The first step is to grab your to-do list and plan ahead. Begin the organization of your pantry when you’re in the need of grocery shopping. That way, you will spend less money on products you buy on a whim, but you’ll get what you actually need.
Make a list of products you mostly need or love and keep it on your pantry wall. Next time you open the door, you can just tick or cross your diet essentials.
Healthy food can be pricey, but you can eat well even when you’re on a budget if you are organized.
First, fill out your pantry completely and clean and was all the shelves, boxes, jars and storage cases inside. Toss or donate any excess food items you won’t use or eat and cook the products that are close to expiry date.
Get clear containers if you can so you can quickly and easily detect the ingredient you need. Sealable containers also keep moisture and pests away. Add labels to containers if needed or just to give them an extra aesthetic touch.

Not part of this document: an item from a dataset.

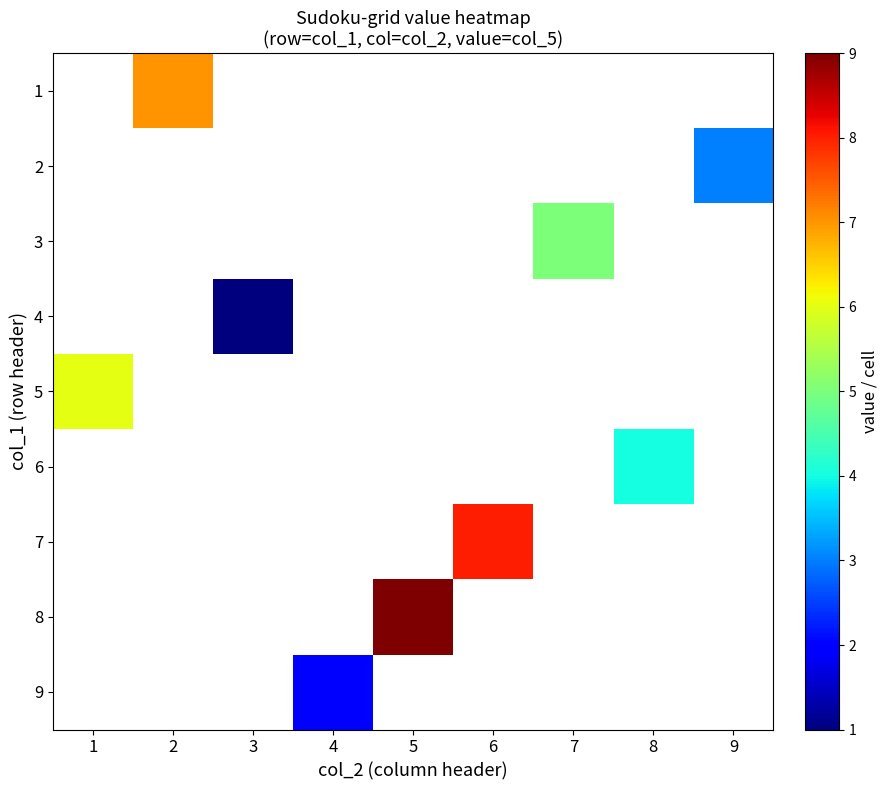

Which label corresponds to the smallest value in the chart?

3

Start filling up your pantry by grouping food. Set up batches of breakfast food such as grains, coffee or cereal or condiments and jarred vegetables, fruits. Add your cans next to a basket of nuts and dried fruits. Place bulky items such as paper, baskets, bottles of water at the bottom.

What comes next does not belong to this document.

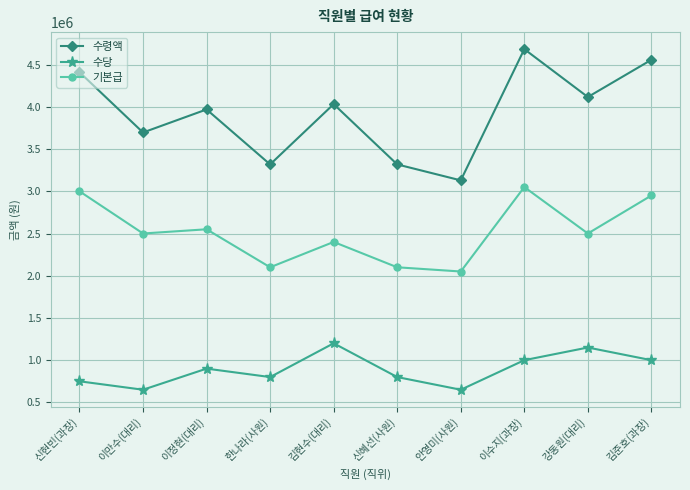

At how many categories does at least one series exceed 4513698?

2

By using the hanged to- do list on your pantry wall, as we’ve mentioned before, you can just throw a glance at the clean containers, see what’s running low and add it to the list for your next grocery shopping.
Here is a list of healthy cooking supplies you may find useful to stock in your renewed pantry:
Baking: organic cane sugar, raw honey or maple syrup, flour (wheat, almond, semolina), baking soda, natural vanilla extract
Breakfast: cereal, oats, coffee, granola, seeds, wholegrain crackers
Dinner: pasta, rice, quinoa
Condiments: salad dressing, canned goods, ghee, soup and broth, sauces
Snacks: seeds, nuts, nut butter, dried fruit, bananas
After you’ve completed your shopping list, make a short plan of your weekly meals. Scan the inside of your cupboards and the fridge, and you are ready to hit the stores! Stick to your shopping list and try to resist buying snacks and processed food. Use and app for products and calorie value and have it always at hand. Also, you can combine this with an app for a to- do list.
Once you have completed the initial preparations of your pantry, you will feel a big relief next time you're in the kitchen. Wondering if there's more coffee left? Just throw a glance at your clear container and there you go! Last-minute cookies with raisins and oats sound like a great idea now that you've got full supplies at hand that save your time and energy.
Now that you have a neat pantry full of healthy choices, you are ready to start your new journey toward a healthier you or just follow your lifestyle which treats health as the upmost priority.